* OBJECTIVE *
Copy out the lines below, switching each "locality" to "place" and leaving everything else as it is.
──────── WORKING DATA
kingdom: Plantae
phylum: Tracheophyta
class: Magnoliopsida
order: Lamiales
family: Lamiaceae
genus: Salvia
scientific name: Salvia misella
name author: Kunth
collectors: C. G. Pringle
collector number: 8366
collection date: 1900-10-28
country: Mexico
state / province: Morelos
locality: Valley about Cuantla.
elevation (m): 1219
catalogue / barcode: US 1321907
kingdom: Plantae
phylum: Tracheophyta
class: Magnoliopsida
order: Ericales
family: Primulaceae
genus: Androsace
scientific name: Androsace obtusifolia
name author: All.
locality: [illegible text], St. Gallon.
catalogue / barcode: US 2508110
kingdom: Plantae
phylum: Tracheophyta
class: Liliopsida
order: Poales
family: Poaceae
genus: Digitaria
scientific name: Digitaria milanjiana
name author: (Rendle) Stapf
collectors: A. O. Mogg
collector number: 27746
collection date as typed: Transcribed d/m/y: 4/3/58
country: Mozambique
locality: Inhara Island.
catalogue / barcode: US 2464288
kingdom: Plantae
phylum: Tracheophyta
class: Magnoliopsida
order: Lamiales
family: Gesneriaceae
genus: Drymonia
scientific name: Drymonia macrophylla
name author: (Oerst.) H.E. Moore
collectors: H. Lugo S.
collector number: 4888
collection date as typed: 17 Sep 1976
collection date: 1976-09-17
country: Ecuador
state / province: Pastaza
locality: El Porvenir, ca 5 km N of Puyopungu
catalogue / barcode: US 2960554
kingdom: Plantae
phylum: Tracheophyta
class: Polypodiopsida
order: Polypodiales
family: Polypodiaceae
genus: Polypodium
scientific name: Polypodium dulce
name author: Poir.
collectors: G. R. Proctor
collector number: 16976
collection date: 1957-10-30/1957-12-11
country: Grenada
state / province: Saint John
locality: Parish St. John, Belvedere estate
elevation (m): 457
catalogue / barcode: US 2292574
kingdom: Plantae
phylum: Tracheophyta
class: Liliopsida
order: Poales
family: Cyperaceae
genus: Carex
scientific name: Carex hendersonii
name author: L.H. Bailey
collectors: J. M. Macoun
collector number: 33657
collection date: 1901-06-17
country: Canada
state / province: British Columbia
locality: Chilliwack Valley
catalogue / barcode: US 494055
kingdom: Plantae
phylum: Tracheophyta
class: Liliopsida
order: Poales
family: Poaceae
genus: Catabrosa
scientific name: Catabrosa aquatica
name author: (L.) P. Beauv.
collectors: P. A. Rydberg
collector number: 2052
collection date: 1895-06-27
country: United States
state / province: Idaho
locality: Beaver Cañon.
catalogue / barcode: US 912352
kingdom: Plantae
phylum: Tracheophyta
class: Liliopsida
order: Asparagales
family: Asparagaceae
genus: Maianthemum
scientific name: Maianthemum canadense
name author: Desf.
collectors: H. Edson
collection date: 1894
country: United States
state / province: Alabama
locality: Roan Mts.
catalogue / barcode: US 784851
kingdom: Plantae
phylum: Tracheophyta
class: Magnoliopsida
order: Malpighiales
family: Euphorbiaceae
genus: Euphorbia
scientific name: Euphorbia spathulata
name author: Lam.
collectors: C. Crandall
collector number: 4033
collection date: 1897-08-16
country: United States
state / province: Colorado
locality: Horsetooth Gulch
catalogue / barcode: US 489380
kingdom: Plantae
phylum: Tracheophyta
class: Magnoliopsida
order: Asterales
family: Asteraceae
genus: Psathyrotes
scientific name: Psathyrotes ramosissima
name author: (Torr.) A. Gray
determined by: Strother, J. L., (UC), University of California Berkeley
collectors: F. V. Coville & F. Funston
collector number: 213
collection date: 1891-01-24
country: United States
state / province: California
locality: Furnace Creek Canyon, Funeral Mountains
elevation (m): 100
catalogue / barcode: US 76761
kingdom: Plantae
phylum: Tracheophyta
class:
────────────────
* OUTPUT OF THE EXERCISE *
kingdom: Plantae
phylum: Tracheophyta
class: Magnoliopsida
order: Lamiales
family: Lamiaceae
genus: Salvia
scientific name: Salvia misella
name author: Kunth
collectors: C. G. Pringle
collector number: 8366
collection date: 1900-10-28
country: Mexico
state / province: Morelos
place: Valley about Cuantla.
elevation (m): 1219
catalogue / barcode: US 1321907
kingdom: Plantae
phylum: Tracheophyta
class: Magnoliopsida
order: Ericales
family: Primulaceae
genus: Androsace
scientific name: Androsace obtusifolia
name author: All.
place: [illegible text], St. Gallon.
catalogue / barcode: US 2508110
kingdom: Plantae
phylum: Tracheophyta
class: Liliopsida
order: Poales
family: Poaceae
genus: Digitaria
scientific name: Digitaria milanjiana
name author: (Rendle) Stapf
collectors: A. O. Mogg
collector number: 27746
collection date as typed: Transcribed d/m/y: 4/3/58
country: Mozambique
place: Inhara Island.
catalogue / barcode: US 2464288
kingdom: Plantae
phylum: Tracheophyta
class: Magnoliopsida
order: Lamiales
family: Gesneriaceae
genus: Drymonia
scientific name: Drymonia macrophylla
name author: (Oerst.) H.E. Moore
collectors: H. Lugo S.
collector number: 4888
collection date as typed: 17 Sep 1976
collection date: 1976-09-17
country: Ecuador
state / province: Pastaza
place: El Porvenir, ca 5 km N of Puyopungu
catalogue / barcode: US 2960554
kingdom: Plantae
phylum: Tracheophyta
class: Polypodiopsida
order: Polypodiales
family: Polypodiaceae
genus: Polypodium
scientific name: Polypodium dulce
name author: Poir.
collectors: G. R. Proctor
collector number: 16976
collection date: 1957-10-30/1957-12-11
country: Grenada
state / province: Saint John
place: Parish St. John, Belvedere estate
elevation (m): 457
catalogue / barcode: US 2292574
kingdom: Plantae
phylum: Tracheophyta
class: Liliopsida
order: Poales
family: Cyperaceae
genus: Carex
scientific name: Carex hendersonii
name author: L.H. Bailey
collectors: J. M. Macoun
collector number: 33657
collection date: 1901-06-17
country: Canada
state / province: British Columbia
place: Chilliwack Valley
catalogue / barcode: US 494055
kingdom: Plantae
phylum: Tracheophyta
class: Liliopsida
order: Poales
family: Poaceae
genus: Catabrosa
scientific name: Catabrosa aquatica
name author: (L.) P. Beauv.
collectors: P. A. Rydberg
collector number: 2052
collection date: 1895-06-27
country: United States
state / province: Idaho
place: Beaver Cañon.
catalogue / barcode: US 912352
kingdom: Plantae
phylum: Tracheophyta
class: Liliopsida
order: Asparagales
family: Asparagaceae
genus: Maianthemum
scientific name: Maianthemum canadense
name author: Desf.
collectors: H. Edson
collection date: 1894
country: United States
state / province: Alabama
place: Roan Mts.
catalogue / barcode: US 784851
kingdom: Plantae
phylum: Tracheophyta
class: Magnoliopsida
order: Malpighiales
family: Euphorbiaceae
genus: Euphorbia
scientific name: Euphorbia spathulata
name author: Lam.
collectors: C. Crandall
collector number: 4033
collection date: 1897-08-16
country: United States
state / province: Colorado
place: Horsetooth Gulch
catalogue / barcode: US 489380
kingdom: Plantae
phylum: Tracheophyta
class: Magnoliopsida
order: Asterales
family: Asteraceae
genus: Psathyrotes
scientific name: Psathyrotes ramosissima
name author: (Torr.) A. Gray
determined by: Strother, J. L., (UC), University of California Berkeley
collectors: F. V. Coville & F. Funston
collector number: 213
collection date: 1891-01-24
country: United States
state / province: California
place: Furnace Creek Canyon, Funeral Mountains
elevation (m): 100
catalogue / barcode: US 76761
kingdom: Plantae
phylum: Tracheophyta
class:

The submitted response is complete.